[Machine-readable electronics designs]
★ ★ ★ ★

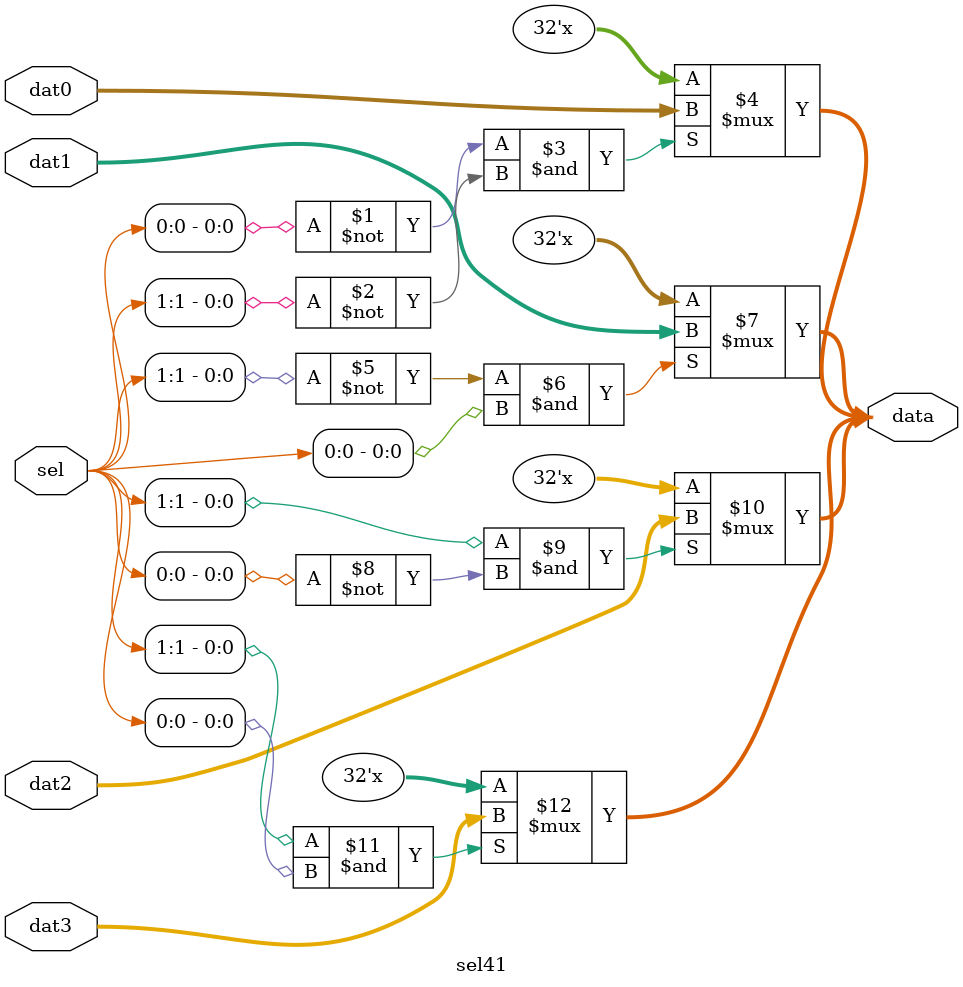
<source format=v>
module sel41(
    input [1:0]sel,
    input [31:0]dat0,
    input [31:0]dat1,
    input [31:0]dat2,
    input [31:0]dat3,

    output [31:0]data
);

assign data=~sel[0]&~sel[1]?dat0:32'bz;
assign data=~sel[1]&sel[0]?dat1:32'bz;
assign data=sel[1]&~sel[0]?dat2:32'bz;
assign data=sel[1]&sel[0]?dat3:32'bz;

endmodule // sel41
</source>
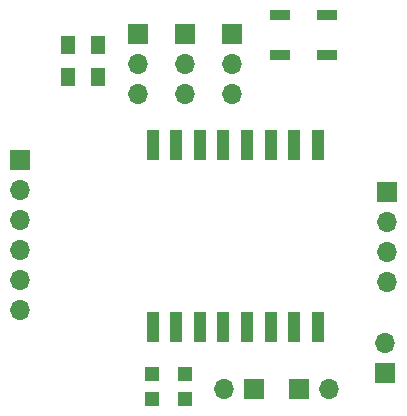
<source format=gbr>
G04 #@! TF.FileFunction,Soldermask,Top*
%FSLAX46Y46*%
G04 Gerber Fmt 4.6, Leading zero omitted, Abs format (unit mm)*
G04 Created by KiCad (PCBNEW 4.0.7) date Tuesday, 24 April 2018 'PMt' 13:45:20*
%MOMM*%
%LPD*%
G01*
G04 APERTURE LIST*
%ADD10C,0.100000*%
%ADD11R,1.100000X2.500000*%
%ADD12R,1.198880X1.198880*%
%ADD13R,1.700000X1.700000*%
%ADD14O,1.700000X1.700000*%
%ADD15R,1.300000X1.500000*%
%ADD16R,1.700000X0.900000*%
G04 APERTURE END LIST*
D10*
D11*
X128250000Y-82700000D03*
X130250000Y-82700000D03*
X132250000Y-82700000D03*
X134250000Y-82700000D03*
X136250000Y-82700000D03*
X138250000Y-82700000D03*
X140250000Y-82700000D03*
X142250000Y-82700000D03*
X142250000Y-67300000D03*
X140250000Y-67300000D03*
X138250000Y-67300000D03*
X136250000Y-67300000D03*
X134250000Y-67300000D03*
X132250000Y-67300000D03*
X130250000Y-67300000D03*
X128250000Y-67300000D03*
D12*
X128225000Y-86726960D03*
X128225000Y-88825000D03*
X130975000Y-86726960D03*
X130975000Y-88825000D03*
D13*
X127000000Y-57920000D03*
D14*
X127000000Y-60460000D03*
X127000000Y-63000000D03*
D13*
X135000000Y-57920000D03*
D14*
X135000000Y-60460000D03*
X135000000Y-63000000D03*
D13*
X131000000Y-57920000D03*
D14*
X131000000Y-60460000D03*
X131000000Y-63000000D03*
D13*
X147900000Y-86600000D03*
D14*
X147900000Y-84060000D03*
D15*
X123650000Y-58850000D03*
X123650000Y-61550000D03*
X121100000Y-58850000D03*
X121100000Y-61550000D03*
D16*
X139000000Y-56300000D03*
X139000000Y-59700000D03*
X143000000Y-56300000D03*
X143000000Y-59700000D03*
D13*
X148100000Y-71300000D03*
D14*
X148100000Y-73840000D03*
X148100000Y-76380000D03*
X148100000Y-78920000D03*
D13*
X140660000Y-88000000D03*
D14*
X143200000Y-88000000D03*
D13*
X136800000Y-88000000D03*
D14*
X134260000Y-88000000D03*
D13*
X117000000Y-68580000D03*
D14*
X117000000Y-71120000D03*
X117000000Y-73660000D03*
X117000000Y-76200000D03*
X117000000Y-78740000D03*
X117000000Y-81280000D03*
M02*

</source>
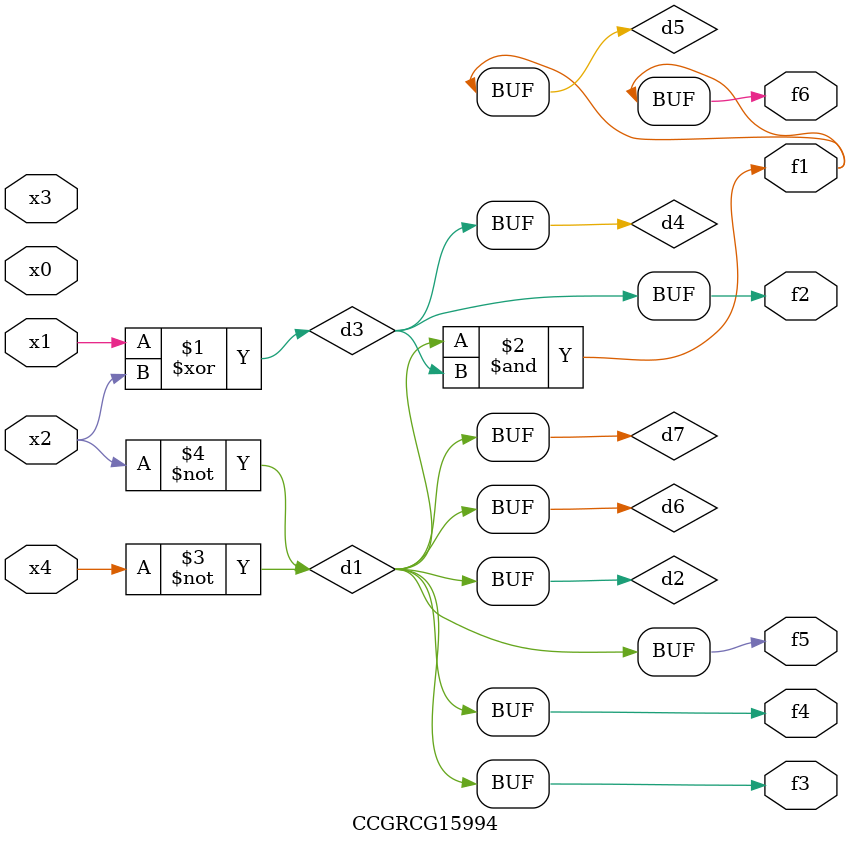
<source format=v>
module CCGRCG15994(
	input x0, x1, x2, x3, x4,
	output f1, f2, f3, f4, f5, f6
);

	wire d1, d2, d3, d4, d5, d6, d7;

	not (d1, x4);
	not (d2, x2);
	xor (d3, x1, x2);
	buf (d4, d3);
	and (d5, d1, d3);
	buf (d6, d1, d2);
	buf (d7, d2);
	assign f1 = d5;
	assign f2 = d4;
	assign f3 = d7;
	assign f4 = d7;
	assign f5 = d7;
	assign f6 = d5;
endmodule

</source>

★ ★ ★ ★

Omit the pictures, and please restate word for word the lines running from the line with "X134260000Y-88000000D03*" to the end of the entries.

X134260000Y-88000000D03*
D13*
X117000000Y-68580000D03*
D14*
X117000000Y-71120000D03*
X117000000Y-73660000D03*
X117000000Y-76200000D03*
X117000000Y-78740000D03*
X117000000Y-81280000D03*
M02*

</source>
<source format=v>
module CCGRCG15994(
	input x0, x1, x2, x3, x4,
	output f1, f2, f3, f4, f5, f6
);

	wire d1, d2, d3, d4, d5, d6, d7;

	not (d1, x4);
	not (d2, x2);
	xor (d3, x1, x2);
	buf (d4, d3);
	and (d5, d1, d3);
	buf (d6, d1, d2);
	buf (d7, d2);
	assign f1 = d5;
	assign f2 = d4;
	assign f3 = d7;
	assign f4 = d7;
	assign f5 = d7;
	assign f6 = d5;
endmodule

</source>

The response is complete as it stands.